This question is often asked by people from across the world from all ages.
When someone asks if Santa is real at Hobbyco we love to refer them to the correspondence between the 8 year-old Virginia O’Hanlon and the editor of New York’s Sun Francis Pharcellus Church on September 21st 1897. Virginia wrote a letter asking if Santa was real and the response from Francis was incredible!
This article may be old but the message is still true to this day. Yes Santa is real! This newspaper editorial is the most reprinted article in the world ever even to this day, appearing in dozens of languages, books, movies, other editorials and much more.
Here is the article.
“YES, VIRGINIA, THERE IS A SANTA CLAUS”
DEAR EDITOR: I am 8 years old.
Some of my little friends say there is no Santa Claus.
Papa says, ‘If you see it in THE SUN it’s so.’
Please tell me the truth; is there a Santa Claus?
VIRGINIA O’HANLON.
115 WEST NINETY-FIFTH STREET.
VIRGINIA, your little friends are wrong. They have been affected by the skepticism of a skeptical age. They do not believe except they see. They think that nothing can be which is not comprehensible by their little minds. All minds, Virginia, whether they be men’s or children’s, are little. In this great universe of ours man is a mere insect, an ant, in his intellect, as compared with the boundless world about him, as measured by the intelligence capable of grasping the whole of truth and knowledge.
Yes, VIRGINIA, there is a Santa Claus. He exists as certainly as love and generosity and devotion exist, and you know that they abound and give to your life its highest beauty and joy. Alas! how dreary would be the world if there were no Santa Claus. It would be as dreary as if there were no VIRGINIAS. There would be no childlike faith then, no poetry, no romance to make tolerable this existence. We should have no enjoyment, except in sense and sight. The eternal light with which childhood fills the world would be extinguished.
Not believe in Santa Claus! You might as well not believe in fairies! You might get your papa to hire men to watch in all the chimneys on Christmas Eve to catch Santa Claus, but even if they did not see Santa Claus coming down, what would that prove? Nobody sees Santa Claus, but that is no sign that there is no Santa Claus. The most real things in the world are those that neither children nor men can see. Did you ever see fairies dancing on the lawn? Of course not, but that’s no proof that they are not there. Nobody can conceive or imagine all the wonders there are unseen and unseeable in the world.
You may tear apart the baby’s rattle and see what makes the noise inside, but there is a veil covering the unseen world which not the strongest man, nor even the united strength of all the strongest men that ever lived, could tear apart. Only faith, fancy, poetry, love, romance, can push aside that curtain and view and picture the supernal beauty and glory beyond. Is it all real? Ah, VIRGINIA, in all this world there is nothing else real and abiding.
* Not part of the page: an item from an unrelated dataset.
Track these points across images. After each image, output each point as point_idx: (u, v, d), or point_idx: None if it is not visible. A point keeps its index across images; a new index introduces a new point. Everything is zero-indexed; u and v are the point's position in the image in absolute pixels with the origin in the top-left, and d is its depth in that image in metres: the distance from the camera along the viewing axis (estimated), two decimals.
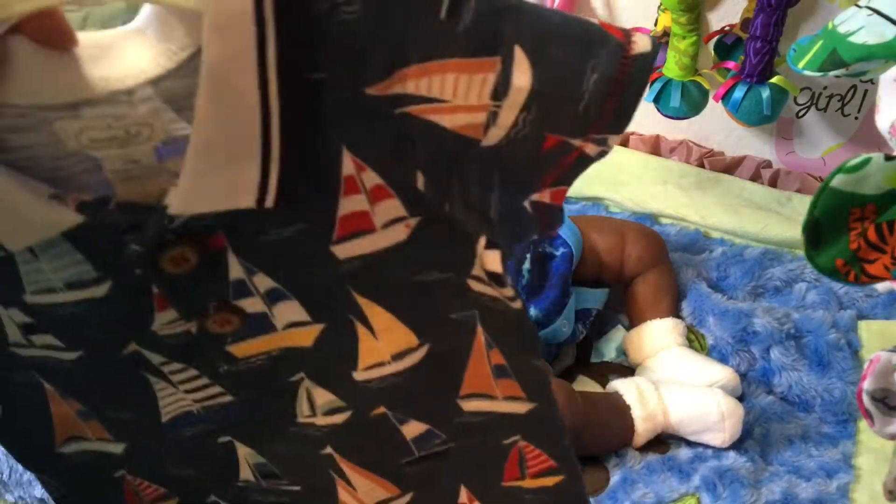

No Santa Claus! Thank God! he lives, and he lives forever. A thousand years from now, Virginia, nay, ten times ten thousand years from now, he will continue to make glad the heart of childhood.
#SeriouslyFunFacts
When VIRGINIA O’HANLON grew up she majored in Education receiving her doctorate in 1930.
Church was a war correspondent during the American Civil War, a time that saw great suffering and a corresponding lack of hope and faith in much of society.
Church was a hardened cynic and an atheist who had little patience for superstitious beliefs, he did not want to write the editorial, and refused to allow his name to be attached to the piece.
A commemorative plaque celebrating O'Hanlon and her letter was added to the building, now a school, where Virginia O'Hanlon lived when the letter was written. The plaque was dedicated at a ceremony attended by three generations of O'Hanlon's family (Source).